October 2007


“Une memoire sans souvenir.” –Michael Foucault, on the texts of Marguerite Duras

I went walking yesterday. It’s something that I truly enjoy, something that I rarely do. When I was hit by an SUV last April, I could only walk and use public transit for a week (and using public transit in Atlanta requires walking– stations and bus lines are never close to anything…besides maybe the art museum). And it was so relaxzing. Well, relaxing in an “I look like a zombie because I’m missing half of my face and it really hurts to move my cheek” kind of way. But the weather was beautiful, the bus drivers fun to chat with, and my feet were free.

I sold my car in August 2006 and decided to ride my bicycle everywhere in an attempt to become more organically involved in the world around me. It worked for awhile, but I’ve realized that I get road-rage on my bike too and that I feel hurried as I pedal from place to place. I think some of this may have to do with the novelty wearing off. I’m entering my second winter without a car–and while that’s exciting, it’s also blase. Yes, it will be time soon enough to pull out my handkerchiefs for my face, my fingered gloves, my coat (which unfortunately lost its waterproofing…maybe it’s time to buy a new one). This summer I swore that I liked riding in the cold better than the heat. However, I avoided heat stroke this summer, but last winter I definitely picked up a nice case of strep throat thanks to my bike.

Note to self: stock up on tea for the coming months.

Even though I sold my car to be more involved in the environment around me, I’m realizing that I’m not. That’s why walking yesterday was so wonderful. Granted, I could only walk because I skipped class…which I did again today…but I needed it.

I dubbed yesterday my “worry-free” day and it was. I worry too much. I’m too stressed out. So I walked. I discovered. I snapped pictures. I talked with a friend that I don’t see often enough these days.

My neighborhood has some crazy quirks too. Like the man-made hill a couple of houses down from me. That’s where the gravel and kudzu and yellow flowers and broken fence live. I found poetry tagged under a bridge. I found gardens blooming and trees not changing colors yet–when will autumn find the South?

I also found some of myself. I took the time to think, to remember. Marguerite Duras said that “Memory, in any case, is a failure. You know, what I deal with is always the memory of having forgotten. You know you’ve forgotten, that’s what memory is.”

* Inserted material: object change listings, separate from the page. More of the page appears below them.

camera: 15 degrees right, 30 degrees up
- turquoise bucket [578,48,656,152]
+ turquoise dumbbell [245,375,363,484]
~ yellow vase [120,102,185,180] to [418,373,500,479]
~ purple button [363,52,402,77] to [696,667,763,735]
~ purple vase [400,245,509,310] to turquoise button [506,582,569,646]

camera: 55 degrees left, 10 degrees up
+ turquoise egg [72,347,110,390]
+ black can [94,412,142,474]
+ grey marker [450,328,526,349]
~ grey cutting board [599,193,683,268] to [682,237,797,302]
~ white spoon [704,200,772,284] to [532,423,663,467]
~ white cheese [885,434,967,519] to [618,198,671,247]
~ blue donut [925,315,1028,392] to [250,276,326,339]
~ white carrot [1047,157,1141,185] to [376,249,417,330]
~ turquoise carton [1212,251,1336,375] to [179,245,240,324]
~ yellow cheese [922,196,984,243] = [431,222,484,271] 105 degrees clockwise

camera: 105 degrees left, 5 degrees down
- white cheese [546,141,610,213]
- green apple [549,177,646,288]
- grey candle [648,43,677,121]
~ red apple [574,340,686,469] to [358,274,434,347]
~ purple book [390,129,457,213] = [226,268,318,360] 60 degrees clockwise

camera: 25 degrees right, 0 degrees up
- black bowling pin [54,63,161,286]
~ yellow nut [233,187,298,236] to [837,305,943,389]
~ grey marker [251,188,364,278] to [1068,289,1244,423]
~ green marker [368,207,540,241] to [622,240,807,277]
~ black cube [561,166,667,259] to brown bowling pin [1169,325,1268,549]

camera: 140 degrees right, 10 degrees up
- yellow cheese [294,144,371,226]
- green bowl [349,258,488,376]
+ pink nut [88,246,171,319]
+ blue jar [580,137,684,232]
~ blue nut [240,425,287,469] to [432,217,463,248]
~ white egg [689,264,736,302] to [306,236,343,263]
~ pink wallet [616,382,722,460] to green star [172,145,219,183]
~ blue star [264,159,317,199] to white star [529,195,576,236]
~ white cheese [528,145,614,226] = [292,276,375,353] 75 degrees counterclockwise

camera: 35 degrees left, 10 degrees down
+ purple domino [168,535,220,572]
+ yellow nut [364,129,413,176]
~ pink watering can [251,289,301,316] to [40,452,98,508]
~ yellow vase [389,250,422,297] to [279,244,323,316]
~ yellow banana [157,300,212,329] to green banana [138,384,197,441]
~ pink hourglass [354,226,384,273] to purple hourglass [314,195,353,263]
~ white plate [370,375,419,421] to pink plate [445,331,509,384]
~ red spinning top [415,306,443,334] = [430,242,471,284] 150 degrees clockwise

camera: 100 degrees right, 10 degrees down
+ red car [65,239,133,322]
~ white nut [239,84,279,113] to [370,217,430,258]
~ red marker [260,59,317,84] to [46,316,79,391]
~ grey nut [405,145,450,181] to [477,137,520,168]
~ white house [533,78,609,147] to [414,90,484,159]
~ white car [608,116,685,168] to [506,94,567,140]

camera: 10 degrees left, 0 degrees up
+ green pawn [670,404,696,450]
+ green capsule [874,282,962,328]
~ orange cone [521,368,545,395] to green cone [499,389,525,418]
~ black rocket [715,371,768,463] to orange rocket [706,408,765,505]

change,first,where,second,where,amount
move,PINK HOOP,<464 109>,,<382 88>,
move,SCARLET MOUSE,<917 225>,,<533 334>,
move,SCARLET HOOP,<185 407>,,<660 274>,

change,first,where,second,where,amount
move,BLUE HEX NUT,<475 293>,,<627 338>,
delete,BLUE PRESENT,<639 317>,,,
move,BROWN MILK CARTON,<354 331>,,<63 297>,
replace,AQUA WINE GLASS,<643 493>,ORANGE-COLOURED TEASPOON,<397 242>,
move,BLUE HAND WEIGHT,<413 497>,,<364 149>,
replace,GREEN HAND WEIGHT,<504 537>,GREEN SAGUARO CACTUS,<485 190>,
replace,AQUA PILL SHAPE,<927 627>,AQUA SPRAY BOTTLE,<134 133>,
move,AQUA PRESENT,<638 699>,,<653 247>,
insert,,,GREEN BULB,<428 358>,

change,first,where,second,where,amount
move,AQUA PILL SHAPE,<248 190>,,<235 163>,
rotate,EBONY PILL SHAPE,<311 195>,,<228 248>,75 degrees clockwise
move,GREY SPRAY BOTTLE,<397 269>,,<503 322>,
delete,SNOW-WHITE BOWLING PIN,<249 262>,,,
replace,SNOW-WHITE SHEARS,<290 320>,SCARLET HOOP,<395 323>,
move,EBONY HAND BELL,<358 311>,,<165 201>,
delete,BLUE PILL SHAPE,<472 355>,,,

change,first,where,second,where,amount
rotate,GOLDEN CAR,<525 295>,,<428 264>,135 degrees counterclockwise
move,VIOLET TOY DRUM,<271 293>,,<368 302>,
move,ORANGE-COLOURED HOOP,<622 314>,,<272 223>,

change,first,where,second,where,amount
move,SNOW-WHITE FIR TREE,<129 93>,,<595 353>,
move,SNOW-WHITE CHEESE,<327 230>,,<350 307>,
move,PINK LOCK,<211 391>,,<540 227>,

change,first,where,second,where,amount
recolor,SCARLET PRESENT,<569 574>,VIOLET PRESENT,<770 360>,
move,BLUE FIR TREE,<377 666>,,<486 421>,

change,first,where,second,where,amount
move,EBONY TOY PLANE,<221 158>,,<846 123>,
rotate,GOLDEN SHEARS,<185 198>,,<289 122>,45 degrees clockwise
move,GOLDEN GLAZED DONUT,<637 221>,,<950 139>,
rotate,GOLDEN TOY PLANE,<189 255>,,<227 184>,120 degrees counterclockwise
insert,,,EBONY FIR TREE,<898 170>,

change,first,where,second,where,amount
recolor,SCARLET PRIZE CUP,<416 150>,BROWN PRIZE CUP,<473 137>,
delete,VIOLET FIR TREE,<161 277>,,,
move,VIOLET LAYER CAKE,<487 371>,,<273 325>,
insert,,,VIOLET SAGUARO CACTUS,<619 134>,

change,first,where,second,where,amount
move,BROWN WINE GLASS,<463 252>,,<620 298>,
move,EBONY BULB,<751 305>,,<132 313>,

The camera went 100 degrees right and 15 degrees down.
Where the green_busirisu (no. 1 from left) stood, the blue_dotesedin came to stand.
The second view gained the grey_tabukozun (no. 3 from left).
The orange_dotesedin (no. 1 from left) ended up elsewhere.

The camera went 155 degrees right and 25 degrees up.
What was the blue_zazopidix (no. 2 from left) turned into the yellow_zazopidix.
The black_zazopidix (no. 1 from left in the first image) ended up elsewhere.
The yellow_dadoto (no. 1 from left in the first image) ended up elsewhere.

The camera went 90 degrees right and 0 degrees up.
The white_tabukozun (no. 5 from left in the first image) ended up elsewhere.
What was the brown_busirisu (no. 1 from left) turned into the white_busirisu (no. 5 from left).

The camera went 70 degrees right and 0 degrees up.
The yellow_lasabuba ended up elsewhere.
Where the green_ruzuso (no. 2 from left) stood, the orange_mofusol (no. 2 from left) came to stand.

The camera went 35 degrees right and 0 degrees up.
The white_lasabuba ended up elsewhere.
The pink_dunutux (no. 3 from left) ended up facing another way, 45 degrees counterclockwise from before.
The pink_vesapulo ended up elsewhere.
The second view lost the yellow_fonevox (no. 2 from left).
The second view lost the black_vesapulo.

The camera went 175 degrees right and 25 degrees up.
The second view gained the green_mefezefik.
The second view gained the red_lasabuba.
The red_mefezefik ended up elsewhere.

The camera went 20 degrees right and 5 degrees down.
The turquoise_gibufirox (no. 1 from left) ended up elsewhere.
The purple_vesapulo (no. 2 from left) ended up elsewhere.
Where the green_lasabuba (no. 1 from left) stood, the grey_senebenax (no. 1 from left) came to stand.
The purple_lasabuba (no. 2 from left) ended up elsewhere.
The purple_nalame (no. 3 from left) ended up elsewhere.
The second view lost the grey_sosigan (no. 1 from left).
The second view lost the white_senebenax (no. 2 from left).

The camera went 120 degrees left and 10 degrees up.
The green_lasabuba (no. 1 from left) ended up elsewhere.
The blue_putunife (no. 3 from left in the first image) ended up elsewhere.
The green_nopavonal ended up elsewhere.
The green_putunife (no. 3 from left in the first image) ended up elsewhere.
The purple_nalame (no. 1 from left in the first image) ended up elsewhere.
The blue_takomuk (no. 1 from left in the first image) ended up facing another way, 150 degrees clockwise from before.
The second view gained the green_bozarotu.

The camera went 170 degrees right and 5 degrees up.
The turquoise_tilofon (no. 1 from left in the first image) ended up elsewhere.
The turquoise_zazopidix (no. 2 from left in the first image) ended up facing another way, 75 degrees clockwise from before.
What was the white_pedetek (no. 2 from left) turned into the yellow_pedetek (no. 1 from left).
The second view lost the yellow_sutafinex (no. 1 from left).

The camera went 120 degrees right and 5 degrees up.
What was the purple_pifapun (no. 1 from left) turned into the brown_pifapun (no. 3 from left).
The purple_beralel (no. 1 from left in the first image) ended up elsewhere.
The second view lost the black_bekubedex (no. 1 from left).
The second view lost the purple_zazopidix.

Forgetting…remembering…memory…I think she’s right. I know that I’ve forgotten Adam. That’s why remembering him, to the degree that I can, is so painful. I’ve moved on. I’m a completely different person than the girl he knew and fell in love with–and I always wish that I could tell him that.

So maybe being organically involved in the world isn’t necessarily the mode of transportation but the connection I have to myself. And that connection is outwardly manifested by my involvement in the world–either by walking or riding my bike. But walking, I do believe, is the perfect way to remember.

I failed at food blogging, it’s true.

And I don’t want a blog like the one before the food blog, one of poems and nothing else. That’s too pretentious. Or like high school. Actually, the blog I had in high school and the 1st year of college managed to get 700+ hits in one day–the day after my boyfriend was murdered. Thanks Google–I needed that many strangers reading my confusion that week.

So why “Writing the Water?” I don’t even live near water. I live in Atlanta, in the middle of a concrete jigsaw puzzle of mismatched streets and too much sprawl. I can’t even swim that well, so I guess it’s a good thing that I don’t live near water–although I’ve always wanted to go to a beach in January, preferably a gray, rocky, harsh beach with only two gulls sticking out the winter.

Water.

Water is everything, everywhere–anything living is made, to some degree, of water. Water is life, but water can also be death. Water is warm and cold and frozen and gaseous. Water is jumping off a cliff in a Pisgah Forest stream and the Amazon sunsets and not the cemetery in Wyoming.

Water must be read, must be written, must be used and saved and loved.

Yes, I love water.

So now, at the end of October, I’m starting this blog to make myself write. To write about the unimportant and the sublime and the harrowing, to write about life and death and the annoyances of school work. I’m a writer who has been in perpetual writer’s block…no, writer’s fear, for the past two years. It’s time for that to end.

If you stick around, I may write something that tickles your fancy. At the very least, it will tickle mine.

And I leave with this excerpt from The Sea by John Banville:

Night, and everything is so quiet, as if there were no one, not even myself. I cannot hear the sea, which on other nights rumbles and growls, now near and grating, now far and faint. I do not want to be alone like this. Why have you not come back to haunt me? It is the least I would have expected of you. Why this silence day after day, night after indeterminable night? It is like a fog, this silence of yours. First it was a blur on the horizon, the next minute we were in the midst of it, purblind and stumbling, clinging to each other…Send back your ghost. Torment me, if you like. Rattle your chains, drag your cerements across the floor, keen like a banshee, anything. I would have a ghost.

Where is my bottle. I need my big baby’s bottle. My soother.